UniCredit cambia passo sulla consulenza finanziaria “fuori sede” e lo fa con un’operazione che è insieme di branding e di distribuzione: nasce UniCredit Financial Services, marchio che riunisce l’attuale rete di circa 800 Agenti myAgents (che diventano buddy Agents) e la nuova rete in costruzione di consulenti finanziari, i buddy Advisors. L’obiettivo dichiarato è estendere l’offerta fuori filiale su tutti i prodotti, inclusi gli investimenti.
Perché questa mossa conta, oggi? Perché la banca sta scommettendo su un modello in cui la relazione non è più legata al luogo (la filiale), ma al momento e al canale scelto dal cliente. Buddy Agents e buddy Advisors opereranno su mandato UniCredit, potendo incontrare i clienti nei corner in filiale, negli oltre cento “negozi finanziari” e, soprattutto, “dove il cliente preferisce”. In altre parole: la prossimità diventa un servizio, non un indirizzo.
Dietro c’è un tema molto bancario: la crescita delle commissioni. In uno scenario in cui margini e volatilità dei tassi possono cambiare velocemente, aumentare il peso di ricavi ricorrenti legati a consulenza e investimenti è un obiettivo naturale. UniCredit, nei risultati più recenti, segnala che le commissioni (e la gestione assicurativa) sono state “trainate in parte da elevate commissioni su investimenti”. Non è un dettaglio: spinge a rafforzare capacità commerciale e qualità della consulenza su risparmio e investimenti.

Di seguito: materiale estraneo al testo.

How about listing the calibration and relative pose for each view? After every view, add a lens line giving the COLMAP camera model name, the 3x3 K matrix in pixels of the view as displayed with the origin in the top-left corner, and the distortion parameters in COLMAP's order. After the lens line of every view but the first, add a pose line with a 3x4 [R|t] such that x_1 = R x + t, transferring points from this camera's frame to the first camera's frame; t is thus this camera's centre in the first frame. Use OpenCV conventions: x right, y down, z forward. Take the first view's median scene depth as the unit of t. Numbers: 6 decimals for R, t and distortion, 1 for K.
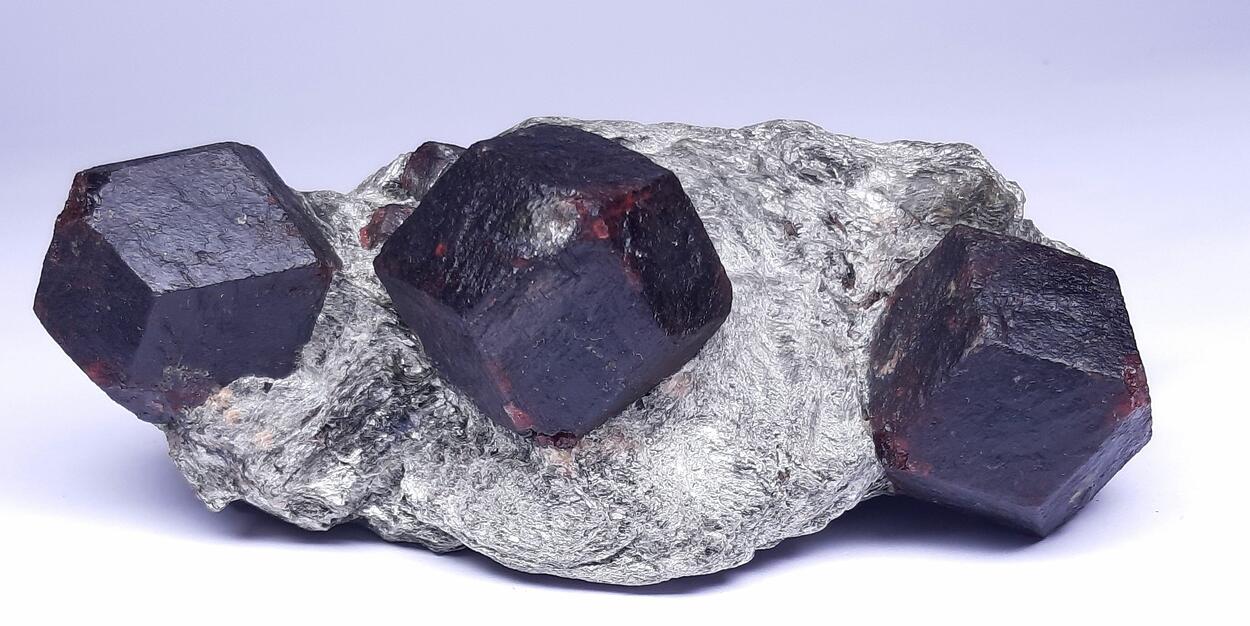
lens RADIAL K [[2065.4, 0, 618.4], [0, 2065.4, 573.2], [0, 0, 1]] dist [0.277158, -1.538621]
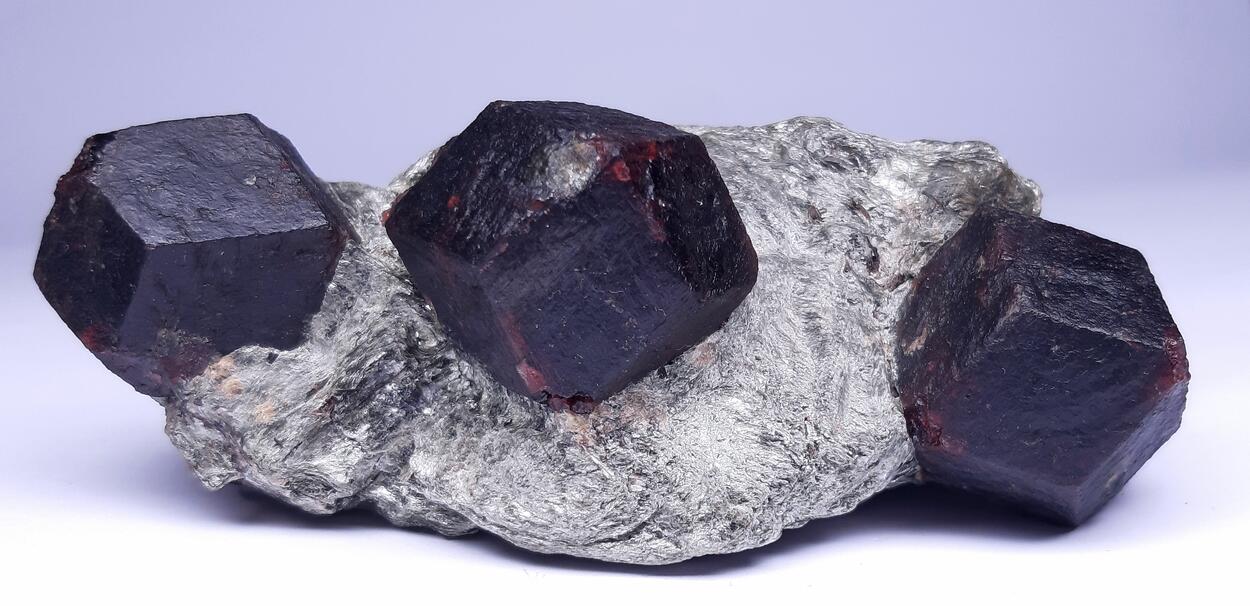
lens RADIAL K [[1456.0, 0, 710.2], [0, 1456.0, 387.5], [0, 0, 1]] dist [0.187996, -0.725316]
pose [[0.999189, 0.012025, 0.038432, 0.006746], [-0.004851, 0.983366, -0.181568, 0.046568], [-0.039976, 0.181234, 0.982627, 0.336477]]
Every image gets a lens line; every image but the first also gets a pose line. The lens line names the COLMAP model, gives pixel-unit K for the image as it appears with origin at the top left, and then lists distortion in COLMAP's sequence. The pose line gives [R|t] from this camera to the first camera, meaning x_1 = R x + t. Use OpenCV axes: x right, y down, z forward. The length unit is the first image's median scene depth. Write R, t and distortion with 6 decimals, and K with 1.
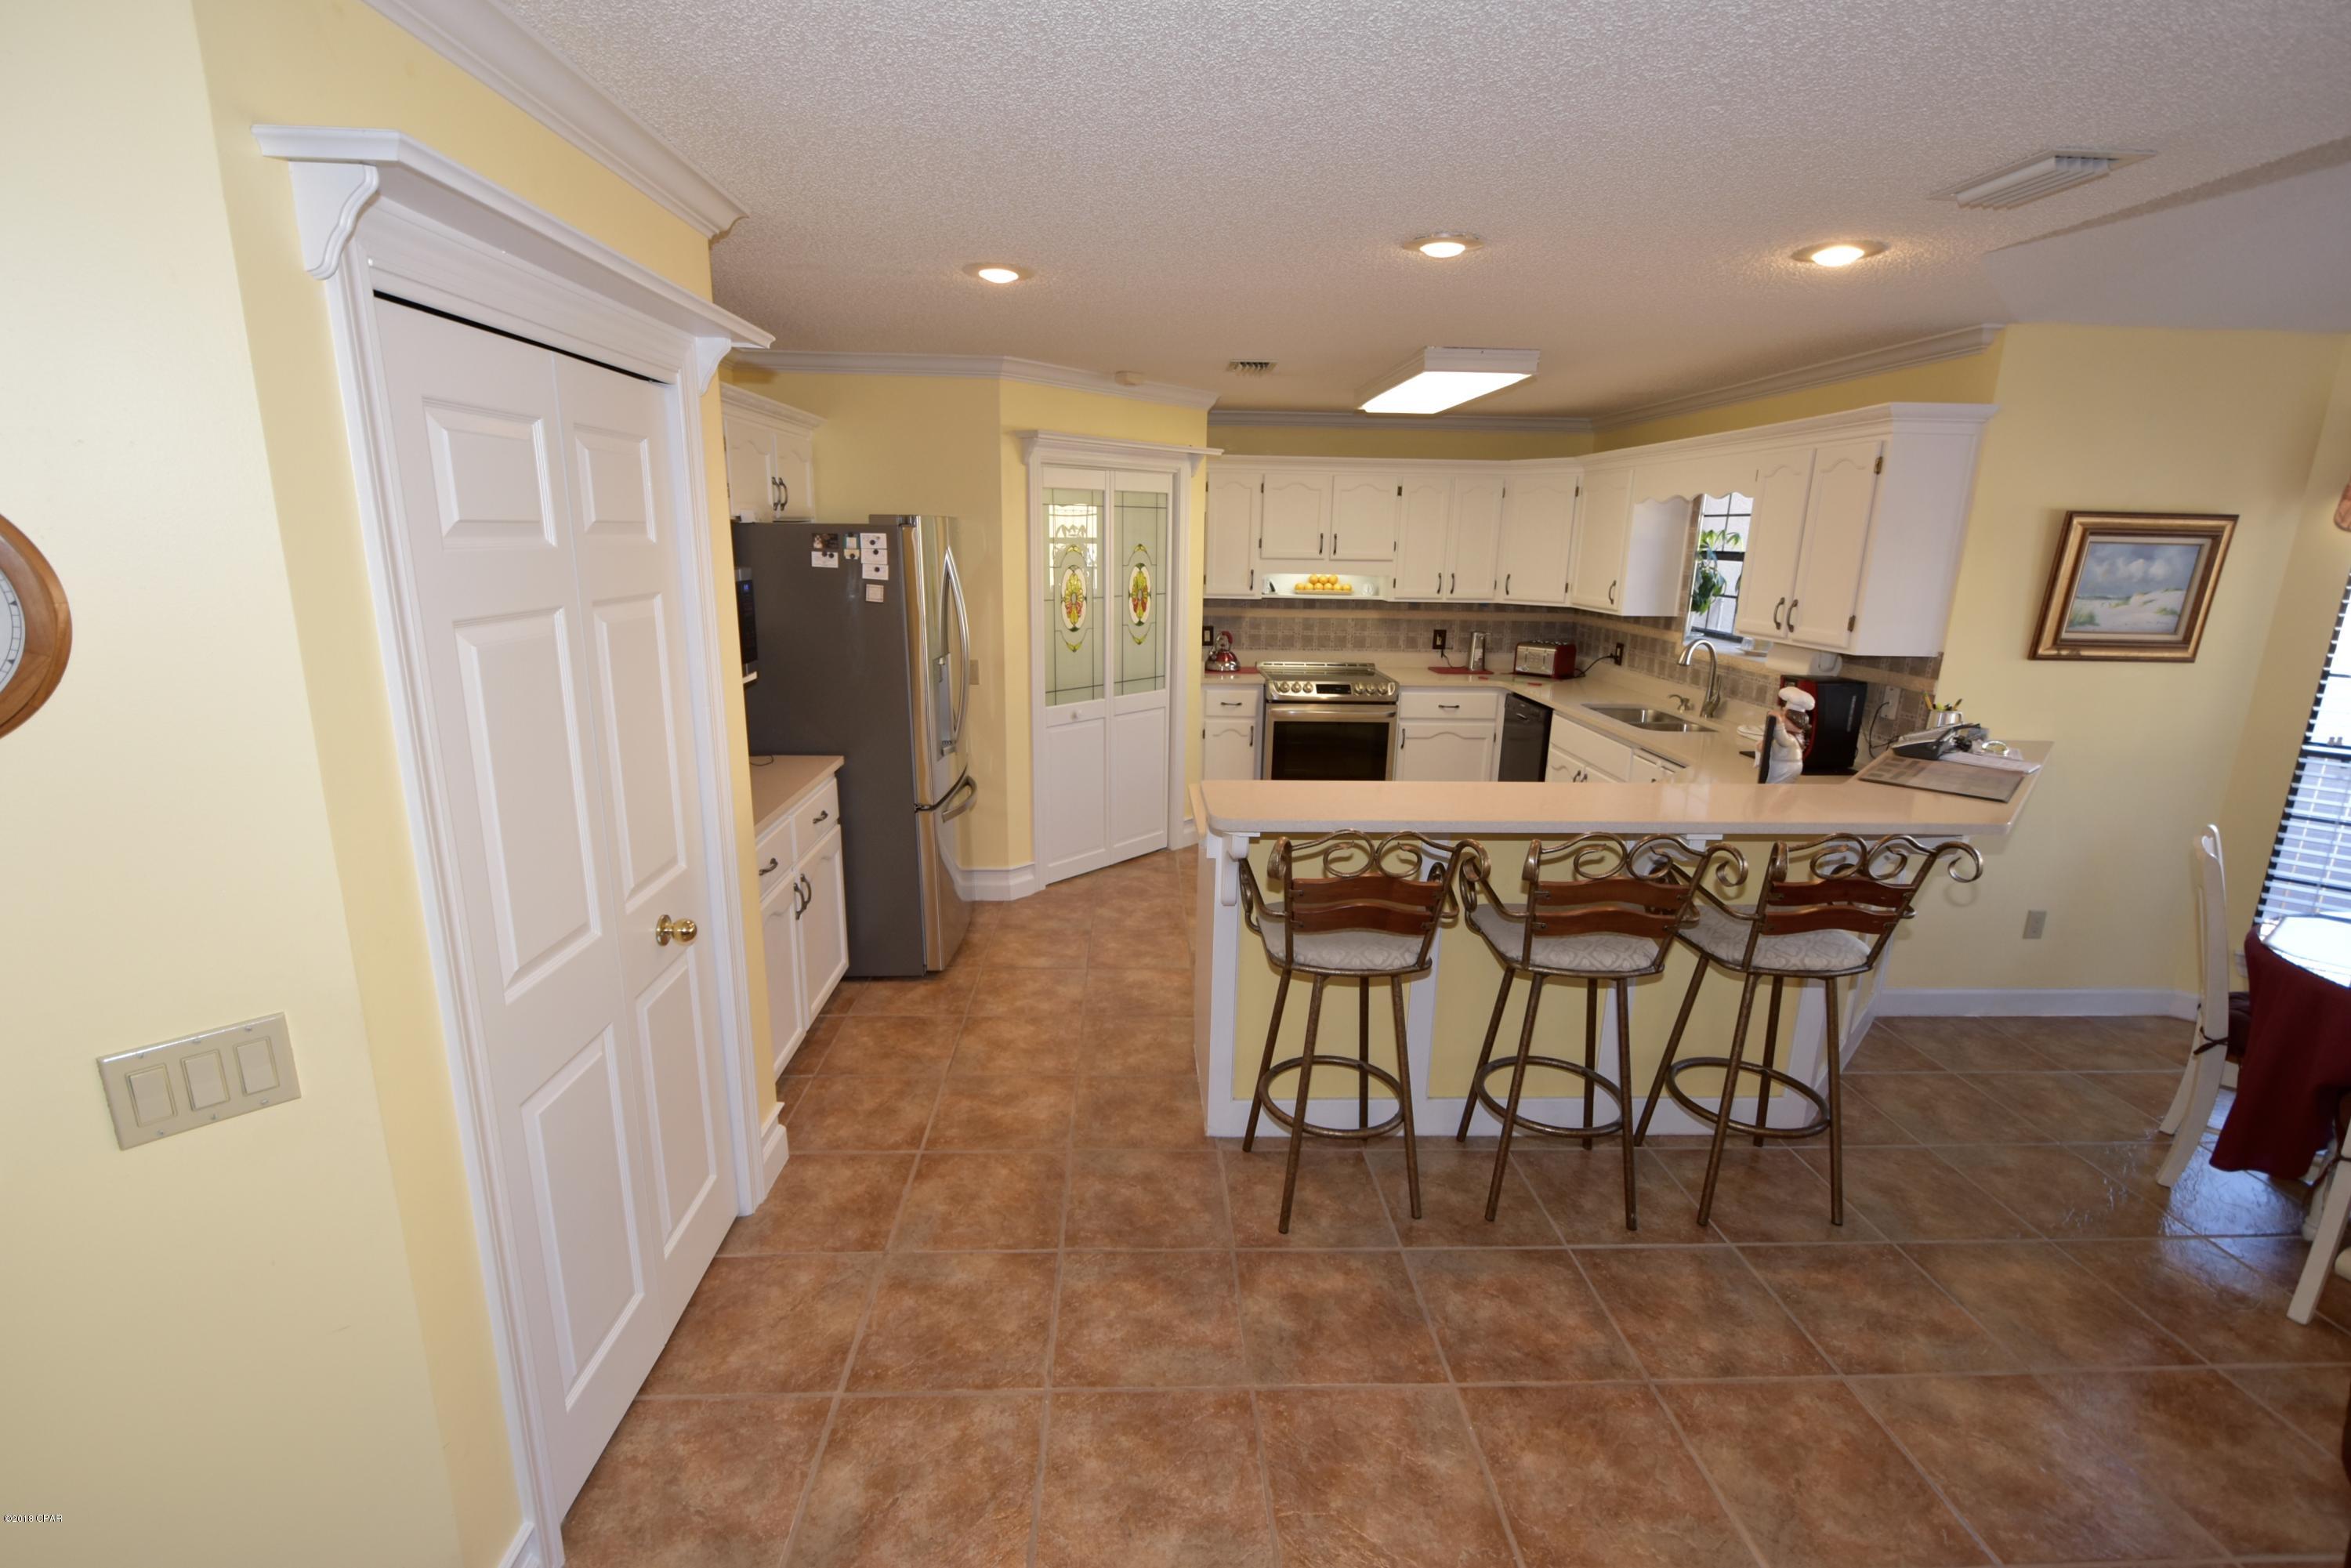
lens RADIAL K [[1024.3, 0, 1173.0], [0, 1024.3, 787.7], [0, 0, 1]] dist [-0.011729, -0.004264]
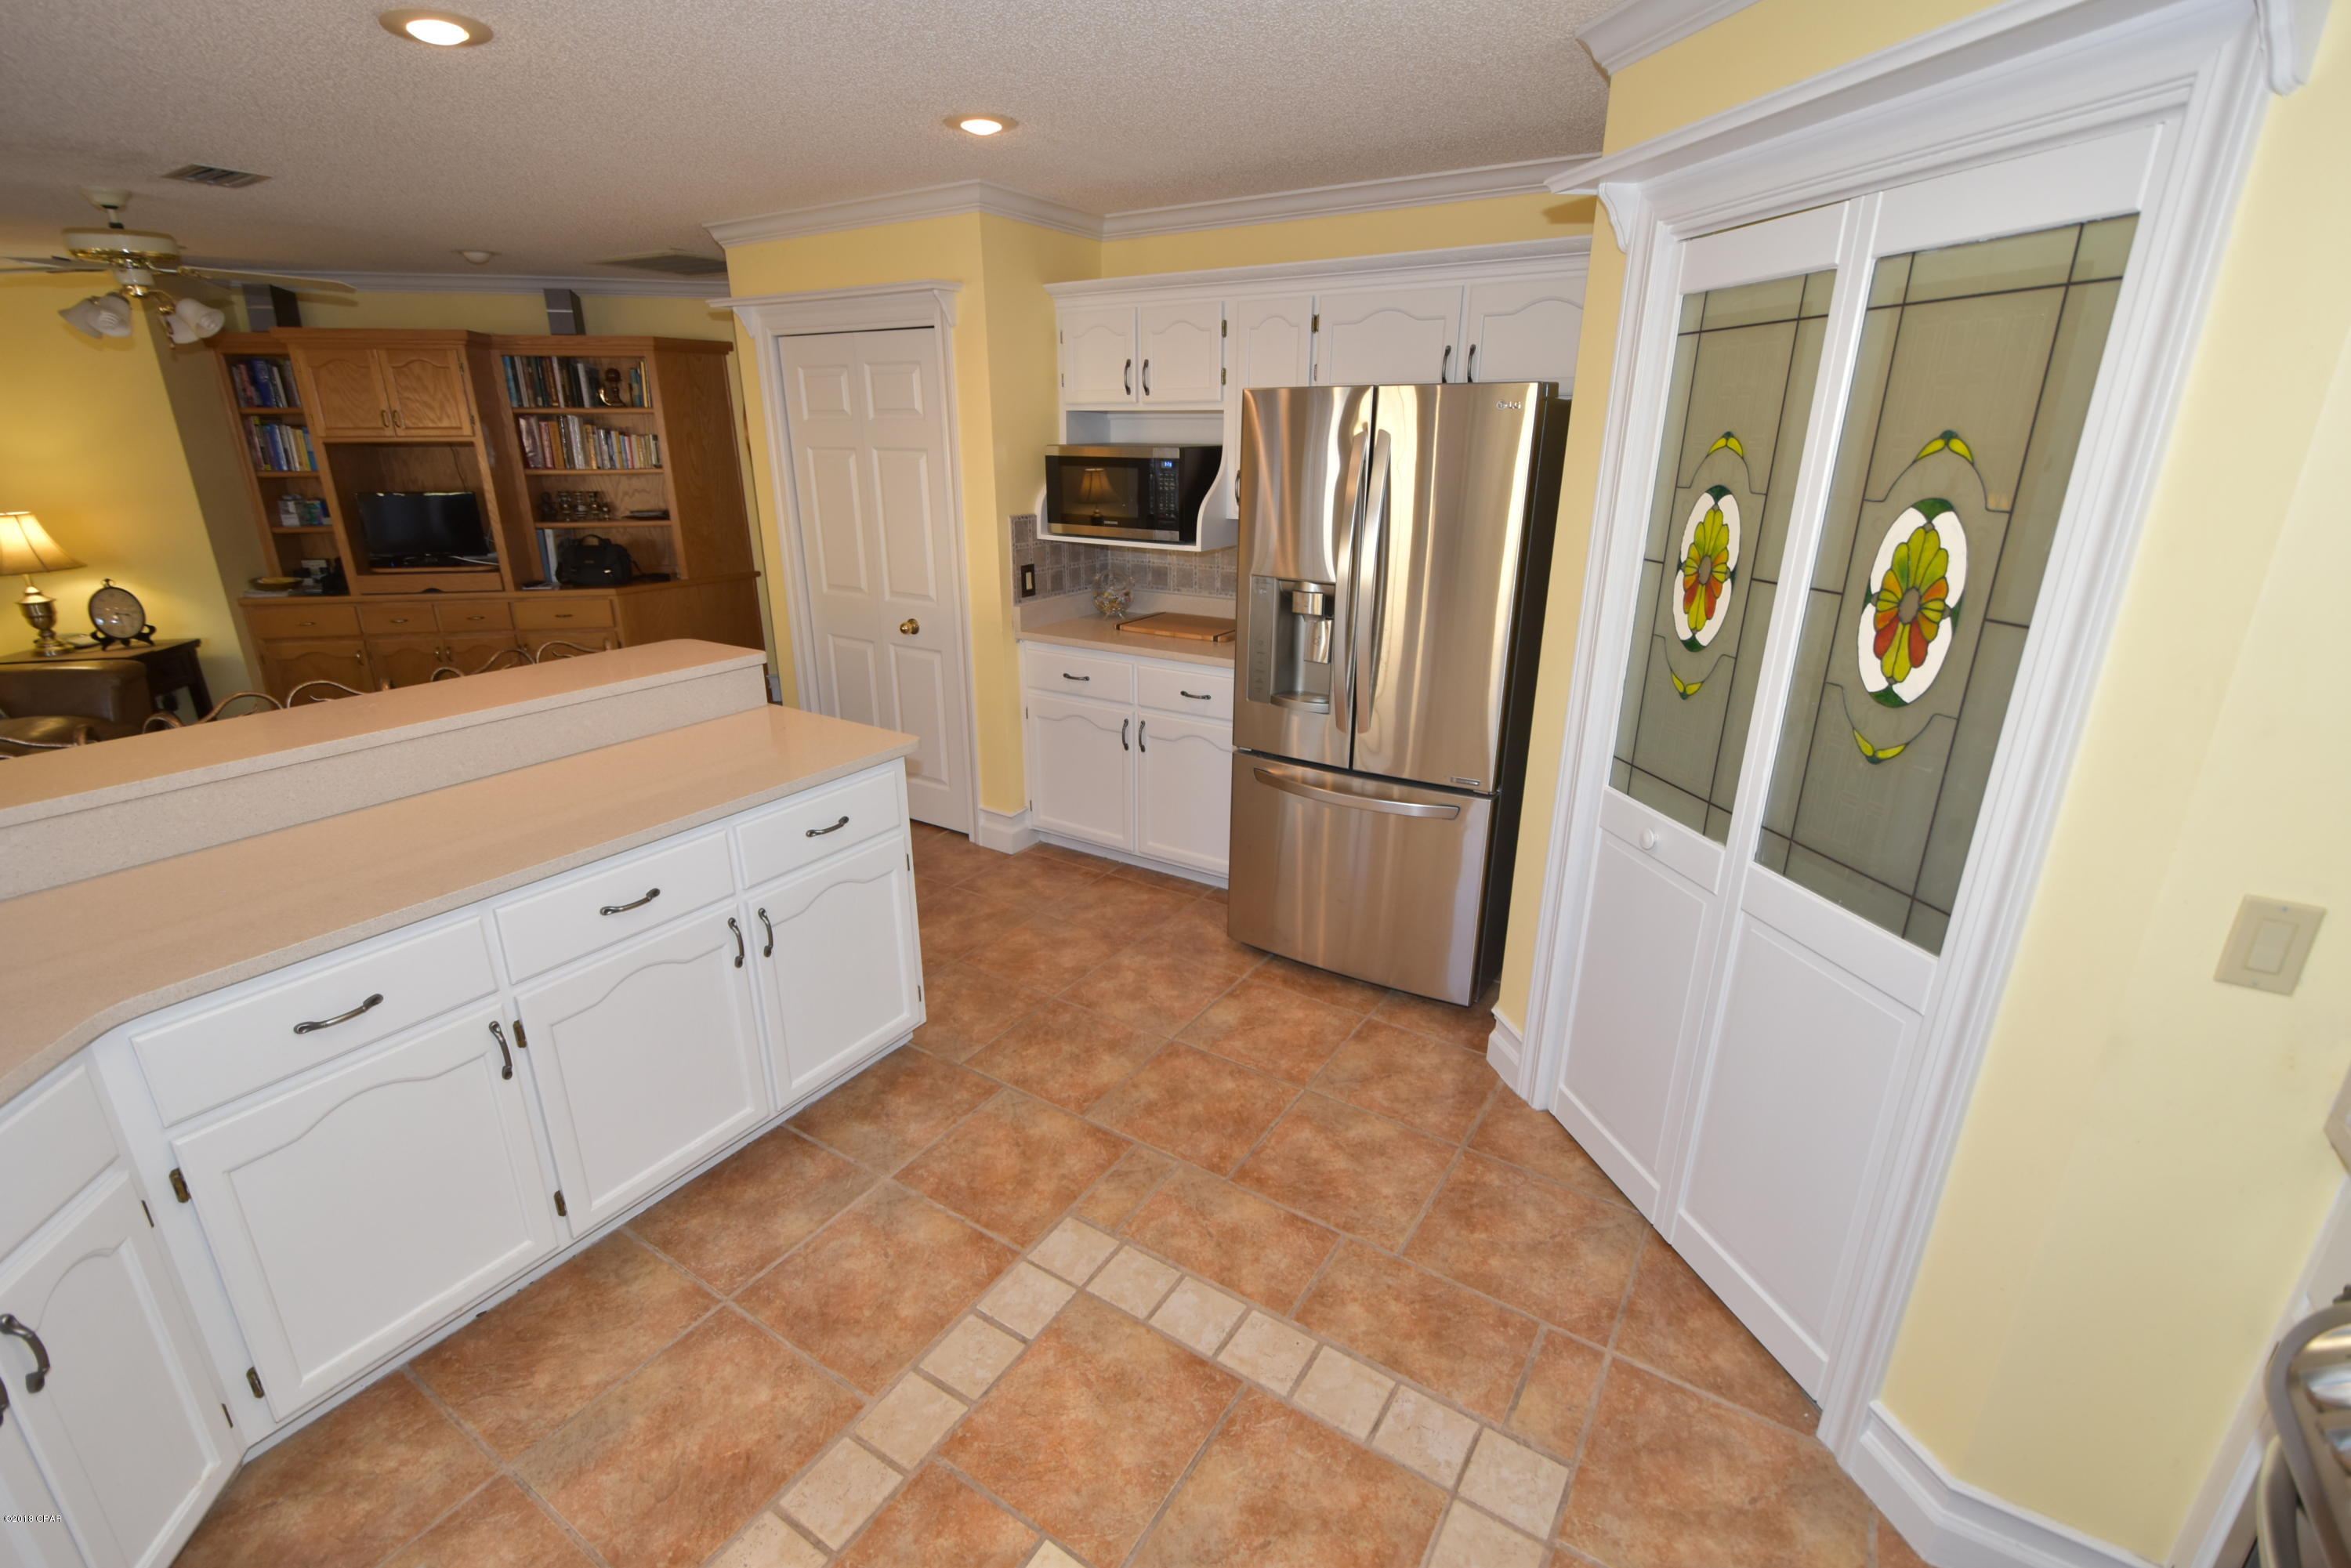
lens RADIAL K [[1024.3, 0, 1174.0], [0, 1024.3, 784.5], [0, 0, 1]] dist [-0.011729, -0.004264]
pose [[-0.571948, 0.253459, -0.780150, 0.362549], [-0.207043, 0.875667, 0.436280, -0.246022], [0.793731, 0.411055, -0.448359, 1.065617]]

Ma come si evita che “fuori sede” significhi consulenza standardizzata? Qui entra la promessa del nuovo ecosistema: “prossimità, digitalizzazione e qualità”, nelle parole di Annalisa Areni. Digitalizzazione, in pratica, vuol dire processi più rapidi, tracciabilità, profilazione coerente (MiFID) e continuità di contatto, anche quando la vita del cliente si muove tra città, lavoro e famiglia.
Resta una domanda: che impatto avrà sul mercato italiano della consulenza, dove la competizione tra reti e bancassicurazioni è già intensa? UniCredit nei mesi scorsi è stata indicata come pronta a costruire una propria rete di consulenti finanziari: il nuovo brand sembra la formalizzazione di quella traiettoria. Se l’esecuzione sarà solida, reclutamento, formazione, governance e strumenti, il marchio può diventare un acceleratore di crescita. Altrimenti rischia di restare un’etichetta.
Il punto, alla fine, è semplice: il cliente vuole scegliere dove e quando parlare di soldi. Le banche che rendono questa scelta facile (e affidabile) si prendono la relazione. E la relazione, nel wealth, è il vero asset.